Nous accusons des retards de paiement de la part des chauffeurs. Après les audits nous avons décidé de geler les comptes. Ce qui signifie que la Banque n’est plus dans cette dynamique de relancer l’opération», regrette-t-il. Et M. Keïta de préciser que l’échec de ce projet est sans doute lié à la mauvaise volonté des chauffeurs de taxis qui penseraient que les véhicules sont pour l’Etat.
L ’Anpe comme relais
Pour sa part, le responsable du Département de la formation et de la promotion de l’emploi de l’Anpe, Sambala Sow, explique que seulement 36% des véhicules sont en circulation. Ce qui signifie, selon lui, que les 60% sont au garage. Il a ensuite dénoncé le mauvais comportement du concessionnaire.
«La coopérative a eu un problème avec le concessionnaire Yattassaye qui avait une garantie avec la Coopérative au moment de la livraison des véhicules. Les pièces qu’on trouvait au marché à 5 000 FCFA, Yattassaye les vendait à 50 000 FCFA. Ce qui fait que le projet ne pouvait pas aller loin», dit-il. En outre, Sambala Sow a laissé entendre que certains chauffeurs y ont leur part de responsabilité. Ainsi, il dira qu’après avoir fait l’état des véhicules, ils ont demandé aux chauffeurs d’aller faire la facture pour les réparations. « Ils ont procédé à des surfacturations moyennant le prix d’un nouveau véhicule».

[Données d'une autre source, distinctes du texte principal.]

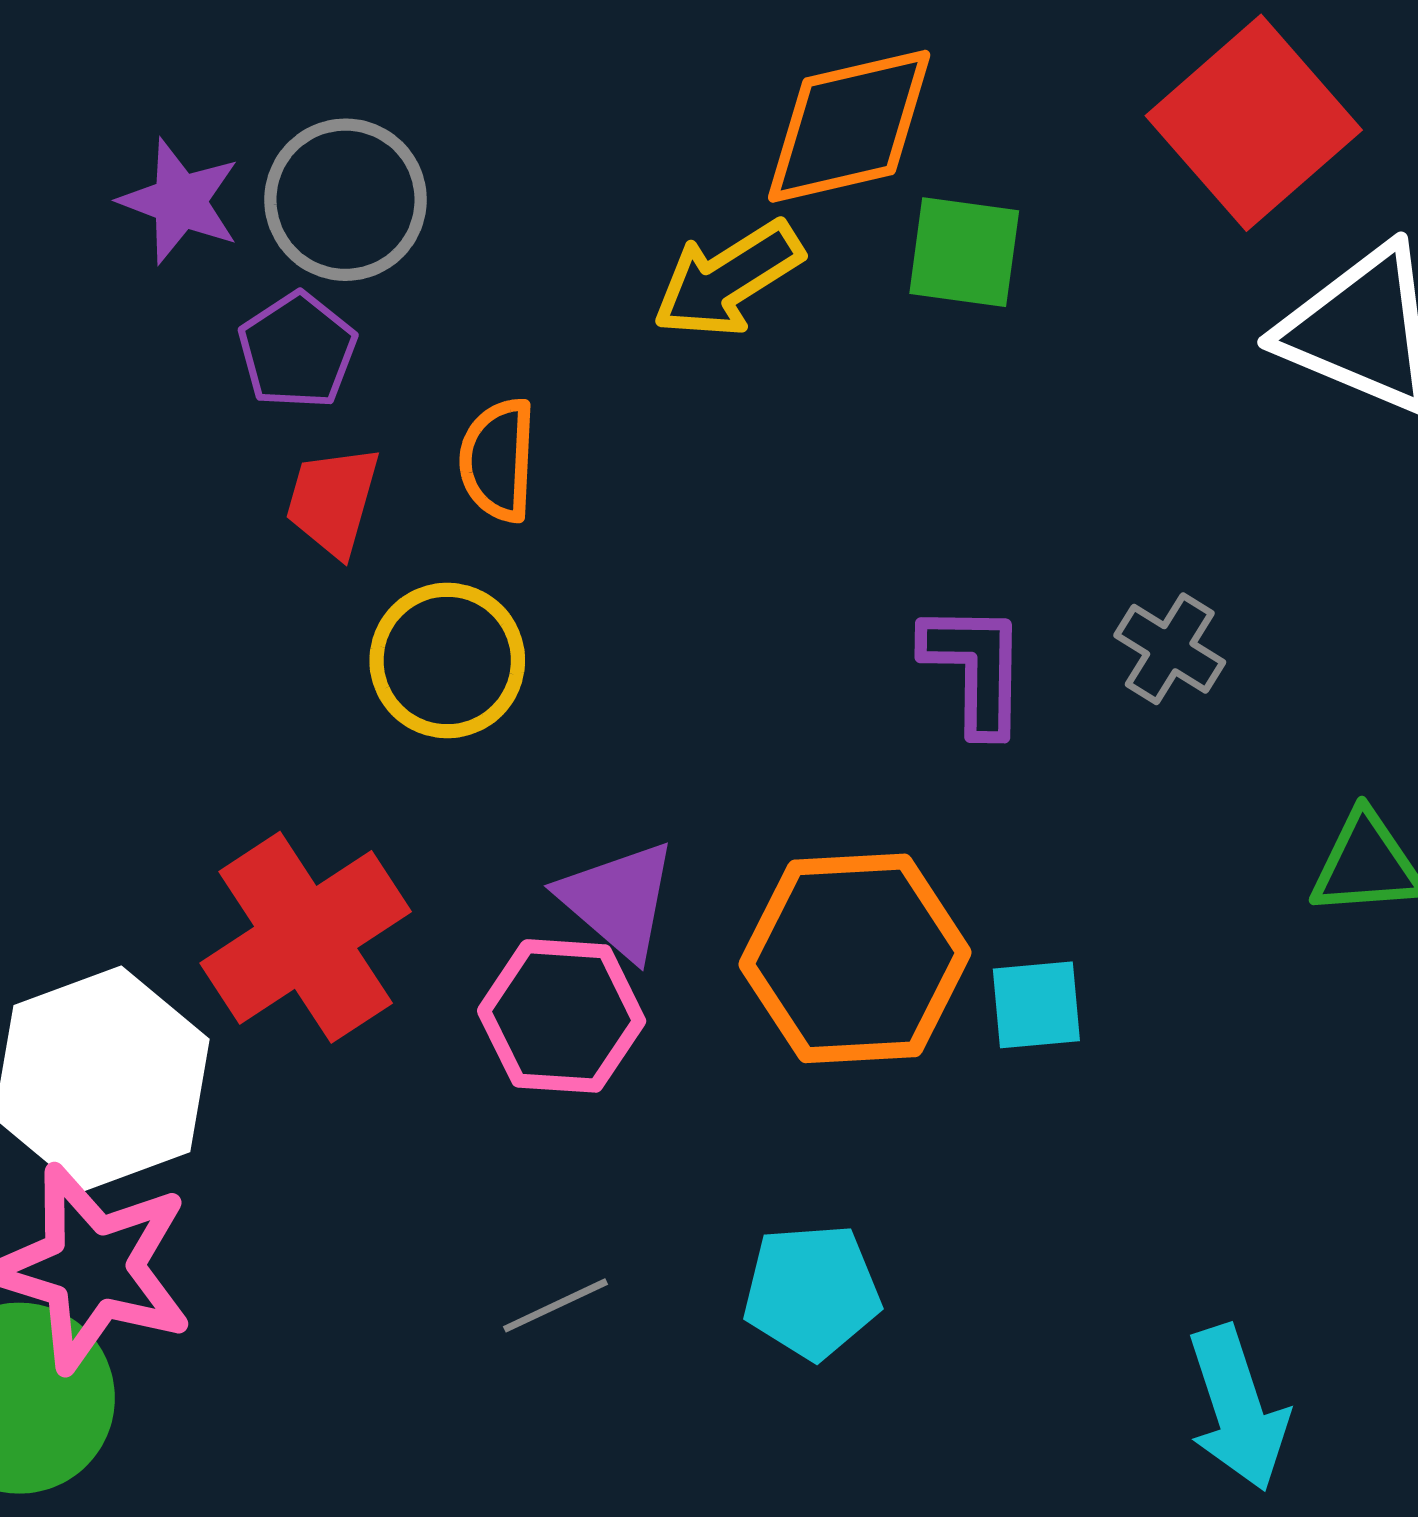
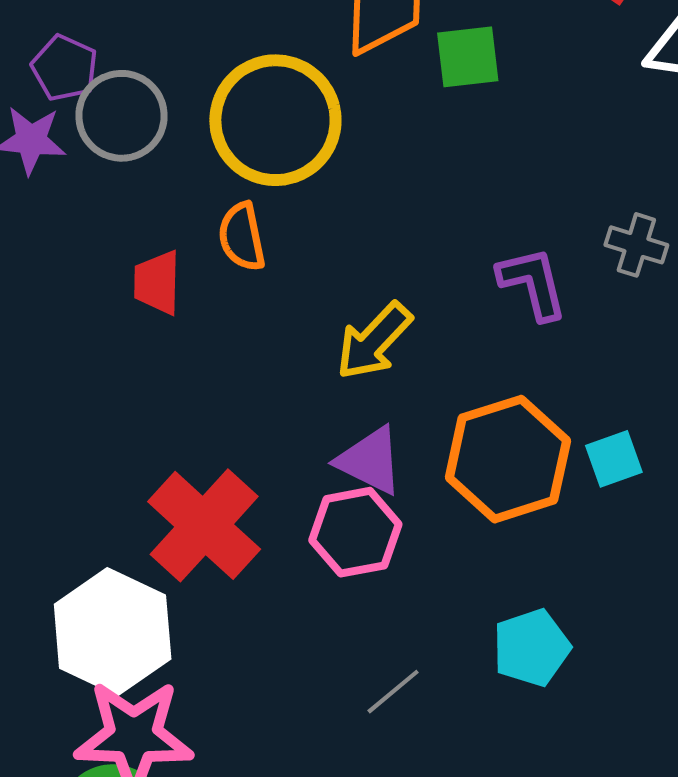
yellow arrow: (728, 279) -> (374, 341), moved
purple pentagon: (297, 351) -> (65, 68), moved
yellow circle: (447, 660) -> (275, 120), moved, size x1.5

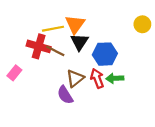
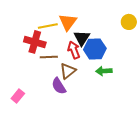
black triangle: (79, 42) -> (82, 38), moved
brown line: (55, 51) -> (49, 57), moved, turned -30
pink rectangle: (14, 73) -> (18, 96), moved
red arrow: (97, 78) -> (74, 50), moved

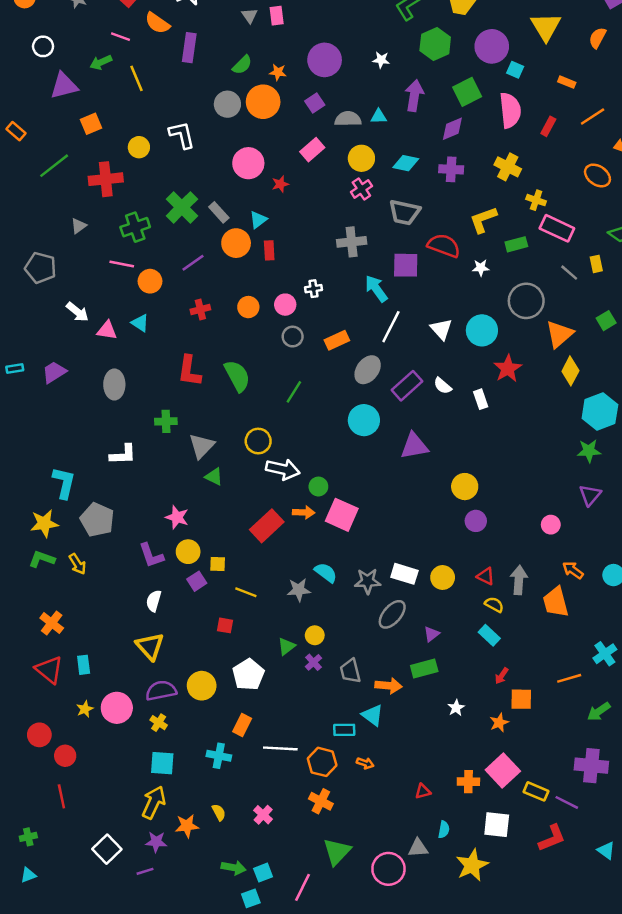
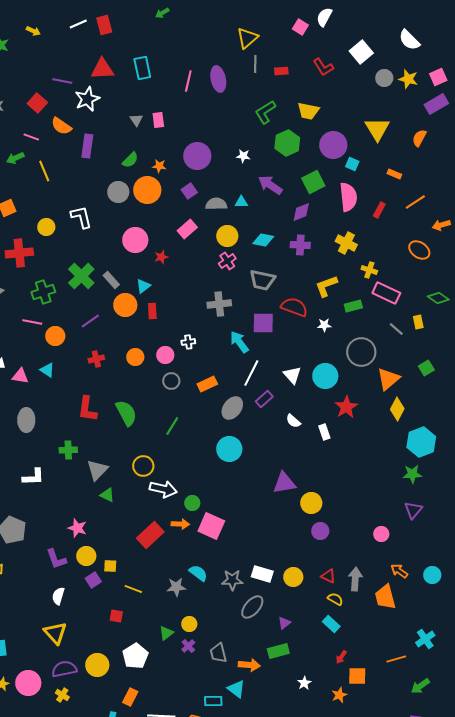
purple arrow: (414, 96) -> (270, 185), turned -65
purple rectangle: (407, 386) -> (264, 399), moved, size x0.7
purple triangle: (414, 446) -> (284, 483), moved

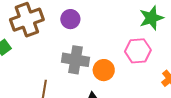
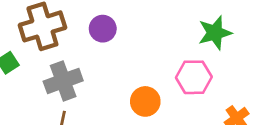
gray cross: (76, 60) -> (63, 81), moved, turned -32

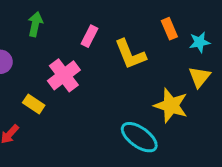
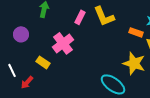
orange rectangle: (169, 29) -> (136, 32), moved, turned -48
yellow L-shape: (130, 54) -> (104, 16), moved

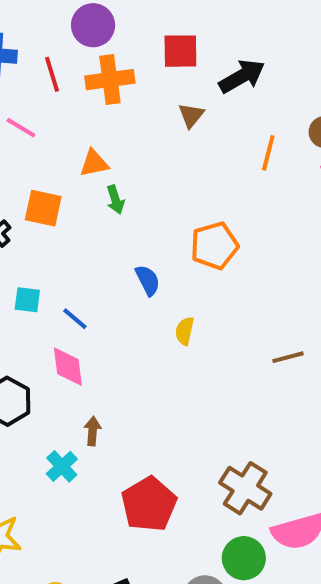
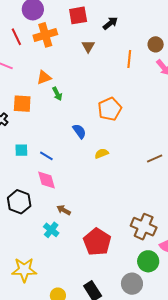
black arrow: (242, 76) -> (110, 23), size x0.7
yellow semicircle: (185, 331) -> (102, 154), turned 64
brown arrow: (93, 431) -> (64, 210), turned -56

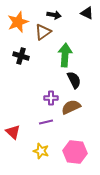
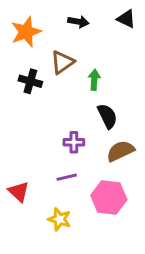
brown triangle: (43, 32) -> (62, 62), moved
green arrow: (65, 55) -> (94, 80), size x0.6
brown semicircle: (71, 107) -> (120, 151), moved
pink hexagon: (75, 152) -> (109, 197), moved

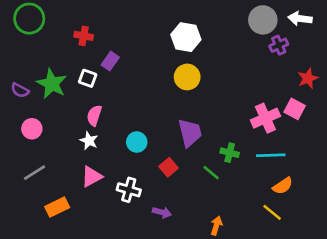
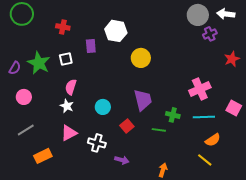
white hexagon: (186, 37) -> (116, 31), moved
purple rectangle: (110, 61) -> (91, 46), moved, turned -40
white square: (88, 78) -> (66, 59), turned -32
purple semicircle: (20, 90) -> (15, 68), turned -88
pink square: (295, 109) -> (234, 108), moved
green line: (211, 173) -> (159, 130), turned -32

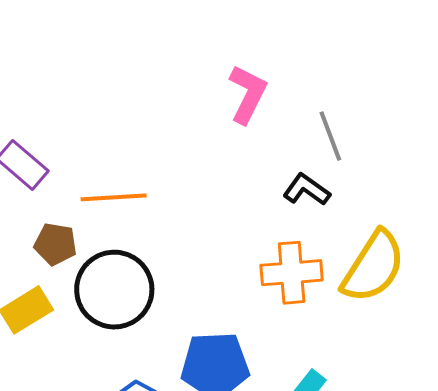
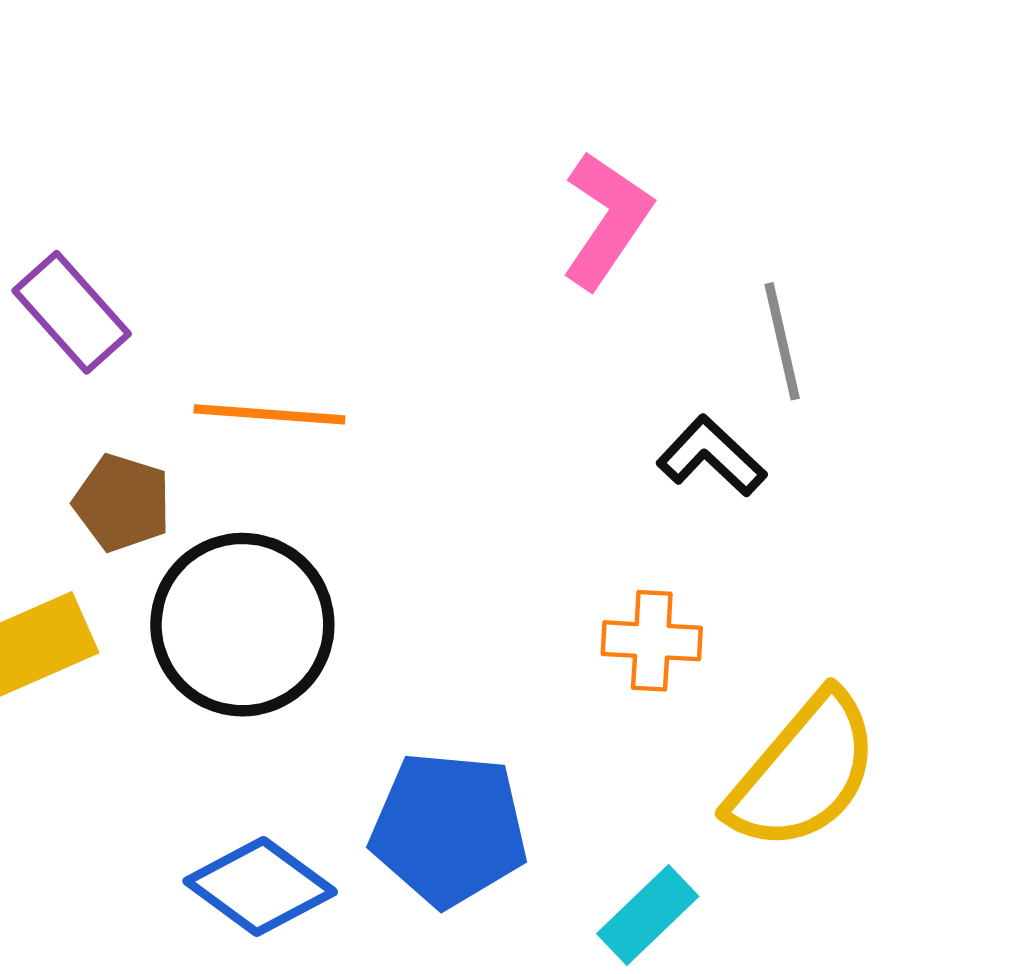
yellow semicircle: (373, 267) -> (804, 772), moved
orange cross: (292, 273) -> (652, 641), size x0.7

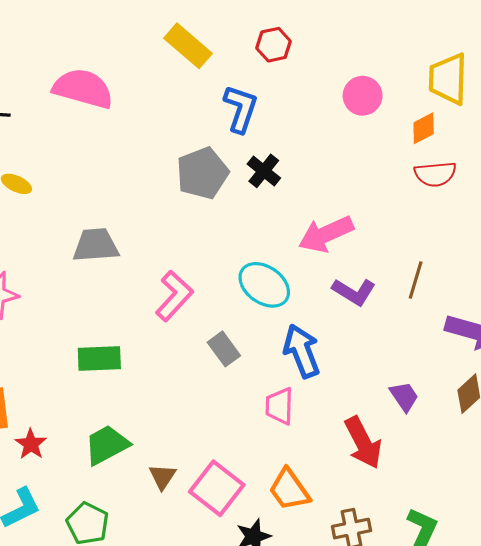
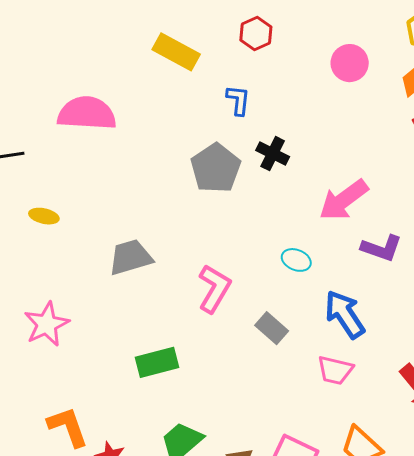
blue L-shape: (241, 109) -> (238, 100), size x0.7
cyan ellipse: (264, 285) -> (296, 260), size x0.6
pink trapezoid: (279, 406) -> (335, 370), turned -66

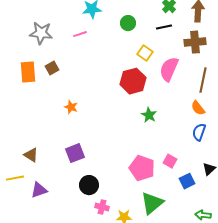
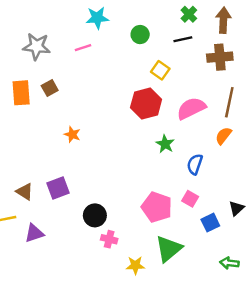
pink semicircle: (169, 69) -> (191, 108), moved, turned 40
orange semicircle: (198, 108) -> (223, 136), turned 77
blue semicircle: (199, 132) -> (195, 164), moved
purple square: (75, 153) -> (58, 188), moved
black circle: (89, 185) -> (95, 215), moved
pink cross: (102, 207) -> (109, 239), moved

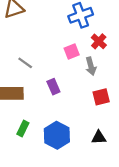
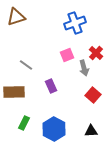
red cross: (99, 41) -> (96, 53), moved
red square: (101, 97) -> (93, 95), turned -35

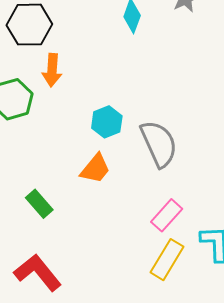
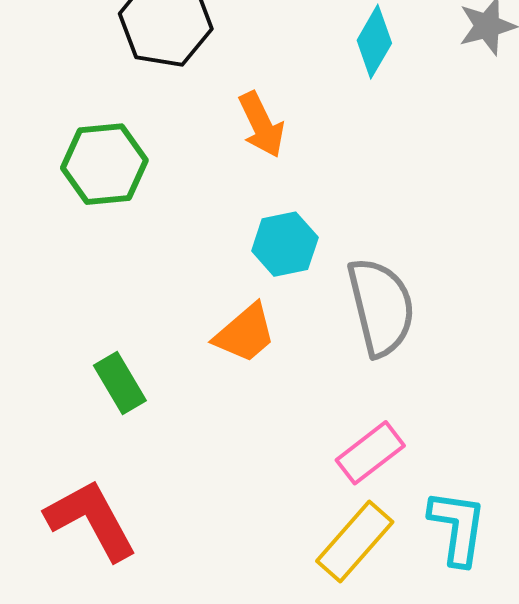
orange arrow: (52, 70) -> (261, 125), moved, turned -40

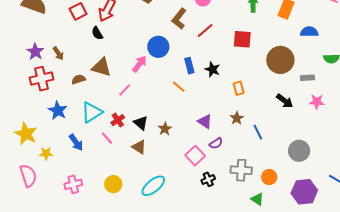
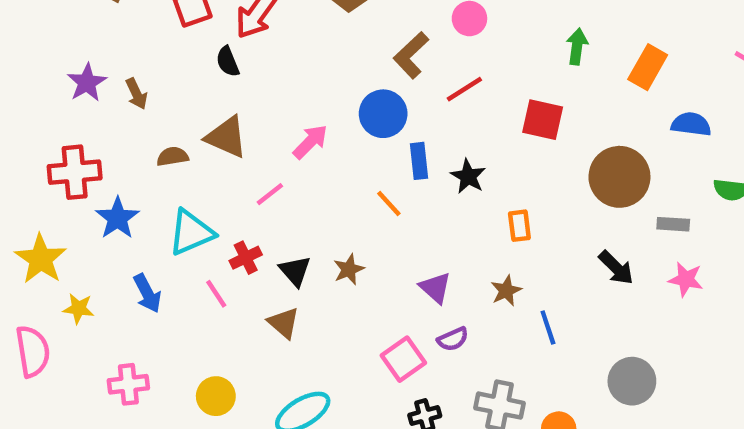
blue circle: (158, 47) -> (383, 114), moved
red cross: (42, 79) -> (75, 172), moved
brown star: (165, 129) -> (349, 269), moved

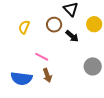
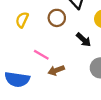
black arrow: (72, 36) -> (84, 40), moved
brown arrow: (47, 75) -> (56, 70), moved, turned 88

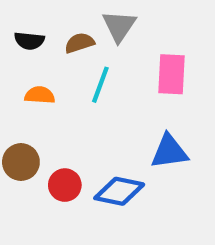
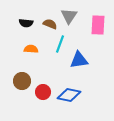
brown semicircle: (79, 43) -> (50, 24), turned 40
pink rectangle: (171, 74) -> (98, 25), moved
blue triangle: (169, 152) -> (79, 60), moved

Pour la relance du projet, M. Sow fera savoir que l’Anpe est prête à donner un fonds pour remettre sur pied l’opération. Mais à condition, dit-il, que la Coopérative dégage la situation de chaque chauffeur afin de ne pas être confrontée à des difficultés. «Nous avons fait le rapport de 57 véhicules repartis en 3 catégories.
Il y a 7 véhicules dont le devis ne dépasse pas 50 000 FCFA. Comme deuxième catégorie, il y a 25 véhicules dont le devis ne dépasse pas 500 000 FCFA. Et enfin, il y a 13 véhicules dont le devis ne dépasse pas 1 million FCFA. Après concertation, l’Anpe a décidé de financer la réparation des véhicules dont le devis est de l’ordre de 500 000 FCFA à moins de 50 000 FCA. Donc, ce qui fait que désormais 32 véhicules seront en circulation dans les jours qui suivent», affirme Sambala Sow.